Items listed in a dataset

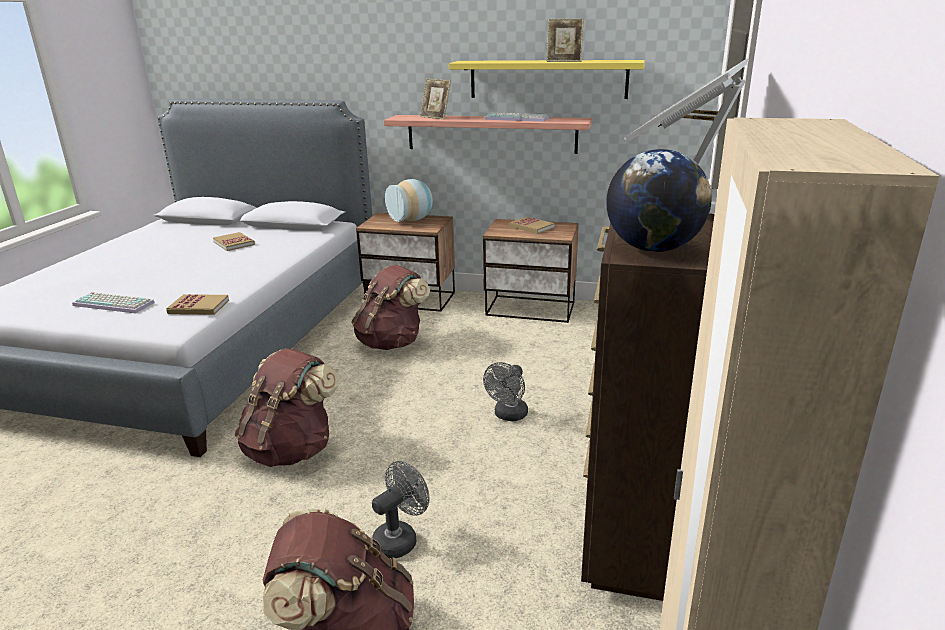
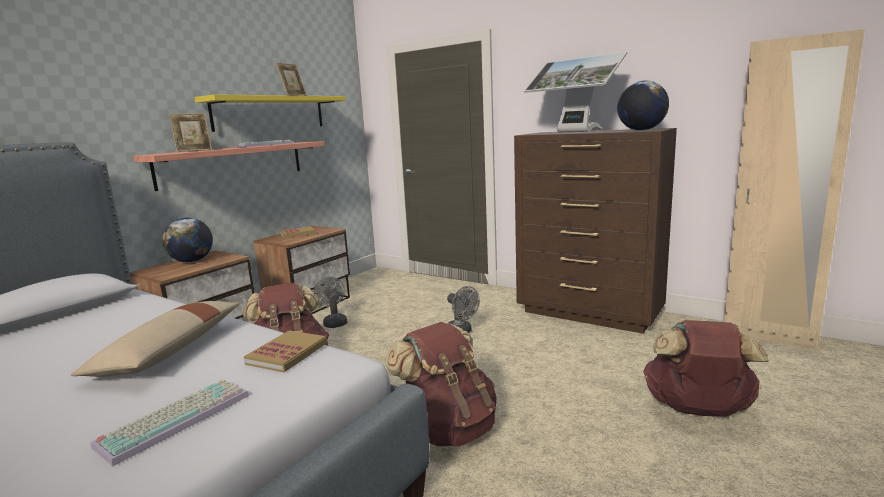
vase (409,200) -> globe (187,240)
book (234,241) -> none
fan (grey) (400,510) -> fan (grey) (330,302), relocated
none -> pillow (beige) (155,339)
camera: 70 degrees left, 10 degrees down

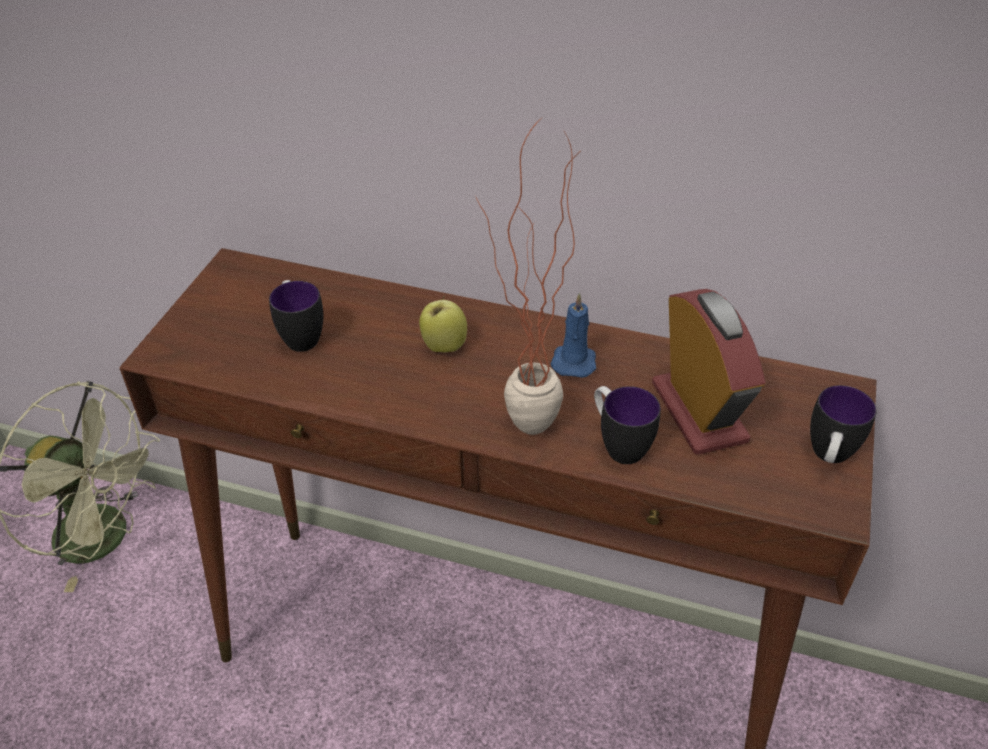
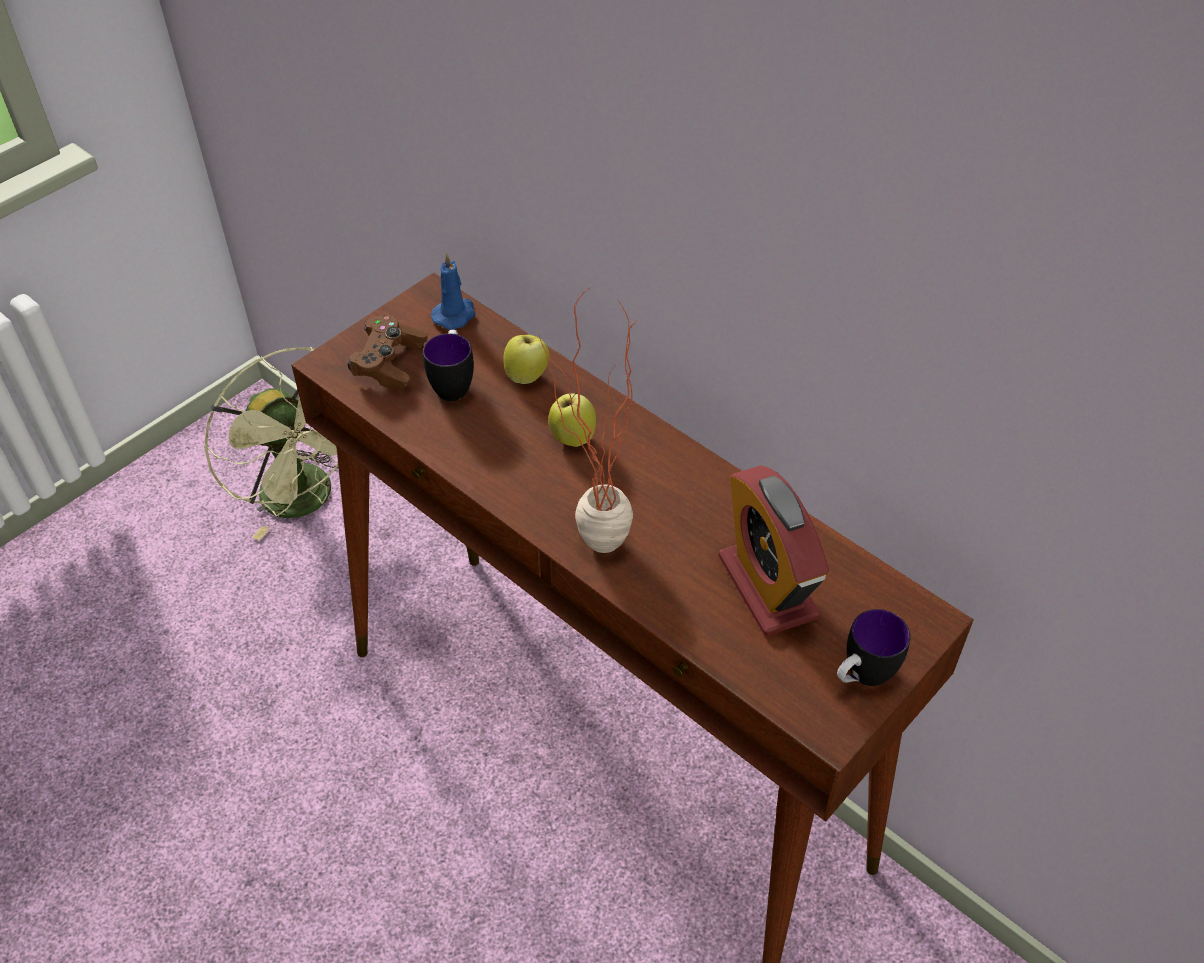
alarm clock (709,372) -> alarm clock (774,550), 150 degrees clockwise
candle (blue) (573,335) -> candle (blue) (453,291), relocated
mug (627,425) -> none
none -> game controller (brown) (387,352)
none -> apple (526,359)
camera: 25 degrees right, 5 degrees up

» Problem statement
Hand back the data above exactly, with no images.

» Worked solution
vase (409,200) -> globe (187,240)
book (234,241) -> none
fan (grey) (400,510) -> fan (grey) (330,302), relocated
none -> pillow (beige) (155,339)
camera: 70 degrees left, 10 degrees down

alarm clock (709,372) -> alarm clock (774,550), 150 degrees clockwise
candle (blue) (573,335) -> candle (blue) (453,291), relocated
mug (627,425) -> none
none -> game controller (brown) (387,352)
none -> apple (526,359)
camera: 25 degrees right, 5 degrees up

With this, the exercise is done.